- EXTRACTED TEXT:
------------------------

Fortunately, that was the last final. Absolutely nothing today, nothing tomorrow until 5pm... which is when we present our final speeches (oh joy!) Need to get mine thoroughly memorized by then. I also have to come up with three one-page summaries, in Japanese, of three three-page papers I've already written in English, which thankfully we only need to finish "before we leave Japan." So I'll spend the weekend dealing with that and turn it all in Monday. Someone give me a "ganbare!" please.
shirenomad: (Default)
Due to the snowfall, Torii-sensei wasn't able to make it to campus yesterday, so we bumped his final to Wednesday and moved up the program review. That's when the students get to make comments on the courses, teachers, tutors, etc. Plenty on all subjects, most of which I won't go into here, but we came to general consensus on the language courses (needs a more unified curriculum instead of multiple textbooks with little relation), breadth courses (some senseis just didn't get that they were talking over our heads, others were a lot better at checking to see if we understood), and tutors (less individual assignment to specific ones, and make sure there's a "Yoshi"-level super-tutor in the next team ;D ). Other subjects got more varied reactions, such as host families (depended on the specific family, some of whom seemed to treat their student as an English tutor and little more) and side events (Tae was really irritated with the temple trip, due to all the dirty looks one monk kept giving him for sitting out on the services). Overall, almost all of us agreed the curriculum still needed some heavy improvement but that the program was worth it just for the experience of coming to Japan. (Mike commented that he's particularly glad he came but that that's due to "special circumstances." If you don't understand why his comment had us all cracking up, click here.)
shirenomad: (Default)
Fumi-san (the program coordinator) has informed us that in its 7 semesters of existance, the Tsuru program has yet to send a group of yuugakusei back to the States without one of them hooking up with a tutor. Make that eight semesters. Actually, being Mike's neighbor, I've been aware of Marippe dropping by his apartment almost daily for well over a month, but I didn't feel like mentioning it earlier; now that they've made it public, I figure I might as well spread the love. ;D Dunno what they're going to do when Mike leaves for home at the end of the month, but it sort of puts the long-distance relationships I see online in perspective...

Oh, and Be afraid, be very afraid... )

And I had to hold off posting this for several hours because LJ was doing maintenance. As was Keenspot. Take out half my online addictions, will ya?
shirenomad: (frustrated)
- The Japanese Constitution class professor gave out an essay to read for last week.
- The essay was in Japanese.
- The essay was in college-level Japanese.

------------------------

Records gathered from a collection
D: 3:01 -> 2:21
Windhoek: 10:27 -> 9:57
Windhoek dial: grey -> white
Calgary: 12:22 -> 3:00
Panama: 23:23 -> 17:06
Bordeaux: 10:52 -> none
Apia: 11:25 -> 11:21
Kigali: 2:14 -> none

------------------------

- EXERCISES:
- A) Please quote the passage of the study-abroad journal starting at "- The Japanese" and ending at "in college-level Japanese.".
- B) In the study-abroad journal, why was Torii-sensei's final moved to Wednesday?

- ANSWERS FOR THE TASKS:
- A)
- The Japanese Constitution class professor gave out an essay to read for last week.
- The essay was in Japanese.
- The essay was in college-level Japanese.

- B) Because of the snowfall, he couldn't make it to campus.